Register

Type: kb/types/definition.md · Status: current · Tags: document-system

One of three content modes that classifies what a knowledge artifact says — its orientation toward knowledge. Each register has a distinct quality goal and writing conventions:

Register Orientation Quality goal Title style
Theoretical Claims about what is true Reach Claim
Descriptive Accounts for what exists Fidelity + economy Topical
Prescriptive Directs what to do Executability + precision Imperative

In this KB, registers map to collections: kb/notes/ (theoretical), kb/reference/ (descriptive), kb/instructions/ (prescriptive). This is a design choice — registers could also be encoded in types, metadata, or convention. Directories work because they make conventions enforceable by path and visible to tooling.

The three registers are exhaustive because they correspond to the three fundamental orientations toward knowledge: understanding why, representing what exists, and directing action. Every question a consumer asks reduces to "Why is X a good idea?", "How does X work here?", or "How do I do X?"

Registers are orthogonal to operational roles (what an artifact does in the system — evidence, executable instruction, generated report, routing surface). A note type in kb/notes/ is theoretical; the same type in kb/reference/ is descriptive. Register × type gives the full picture.

Two properties make the distinction real: the formulation constraint (theories must be statable in general terms, without referencing a particular system) and maintenance asymmetry (changes flow downstream from theory through prescriptions into descriptions).

Scope

Use the term register when the question is what mode of knowledge an artifact is written in: theoretical, descriptive, or prescriptive. In this KB, register determines a collection's quality goal, title conventions, and default linking grammar.

Register is collection-facing vocabulary. kb/notes/, kb/reference/, and kb/instructions/ use different registers so agents can infer the right writing goal before drafting or revising.

Exclusions

Register is not type. A note type can appear in multiple registers; its type says what structure the artifact has, while its register says what kind of knowledge it is trying to carry.

Register is not trait, status, or behavioral authority. Traits are review-routing properties, status is lifecycle/commitment state, and behavioral authority records what force a retained artifact has when consumed.

Misuse Cases

  • Treating theoretical, descriptive, and prescriptive as document types rather than content modes.
  • Assuming a prescriptive artifact always has high behavioral authority. A procedure may be advisory if no system loads or enforces it.
  • Applying theoretical title conventions to descriptive reference docs, producing claim-shaped titles where fidelity and scanability matter more.

Register shapes link vocabulary through defaults, not inheritance.
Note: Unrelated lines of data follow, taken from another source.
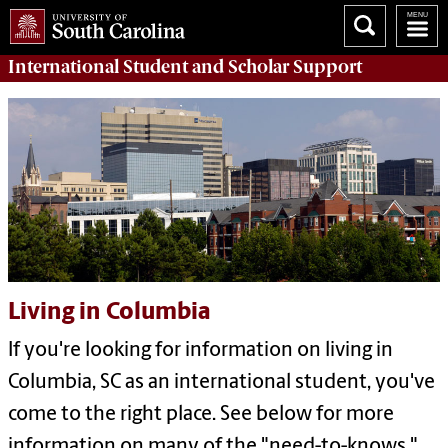
International Student and Scholar
Support
Living in Columbia
If you're looking for information on living in
Columbia, SC as an international student, you've
come to the right place. See below for more
information on many of the "need-to-knows."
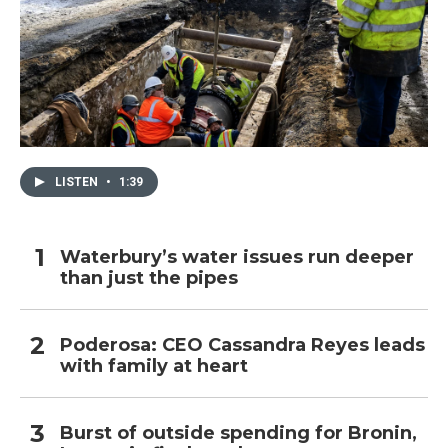
LISTEN
•
1:39
Waterbury’s water issues run deeper
than just the pipes
Poderosa: CEO Cassandra Reyes leads
with family at heart
Burst of outside spending for Bronin,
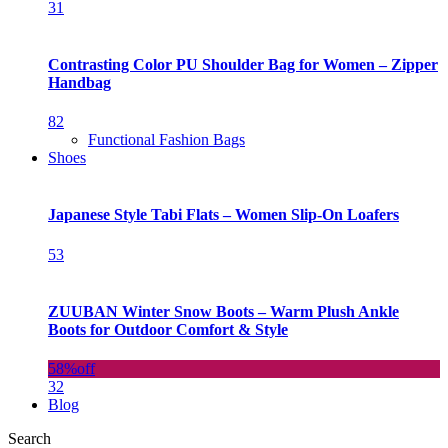
31
Contrasting Color PU Shoulder Bag for Women – Zipper
Handbag
82
Functional Fashion Bags
Shoes
Japanese Style Tabi Flats – Women Slip-On Loafers
53
ZUUBAN Winter Snow Boots – Warm Plush Ankle
Boots for Outdoor Comfort & Style
58%
off
32
Blog
Search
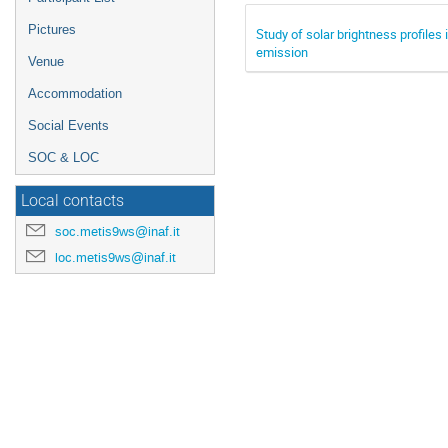
Pictures
Study of solar brightness profiles
emission
Venue
Accommodation
Social Events
SOC & LOC
Local contacts
soc.metis9ws@inaf.it
loc.metis9ws@inaf.it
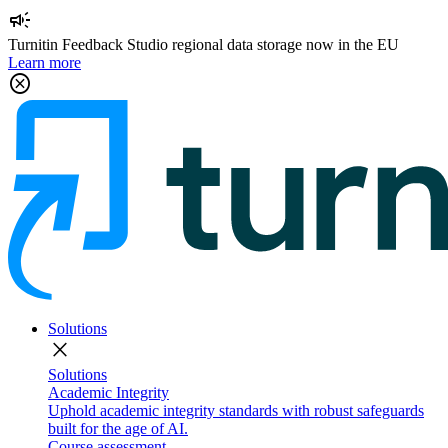
campaign
Turnitin Feedback Studio regional data storage now in the EU
Learn more
cancel
Solutions
close
Solutions
Academic Integrity
Uphold academic integrity standards with robust safeguards
built for the age of AI.
Course assessment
Each register has a characteristic link grammar — inference labels (extends, grounds, mechanism, contrasts) for theoretical, structural labels (part-of, implements) for descriptive, operational labels (composition, precondition, invokes) for prescriptive. These are defaults offered as starting templates when a new collection is authored; the authoritative home of a collection's outbound grammar is its own COLLECTION.md, not the register. Collections can diverge from the register default when their work requires it.

Cross-register links use a shared, smaller vocabulary (rationale, evidence, procedure, operates-on, defined-in) drawn from a common catalogue. A reader crossing a register boundary typically has a different unmet need (operational vs. evidential vs. definitional) than one moving within, and both endpoints need to recognise the label — so the vocabulary is shared across collections rather than owned by any single one.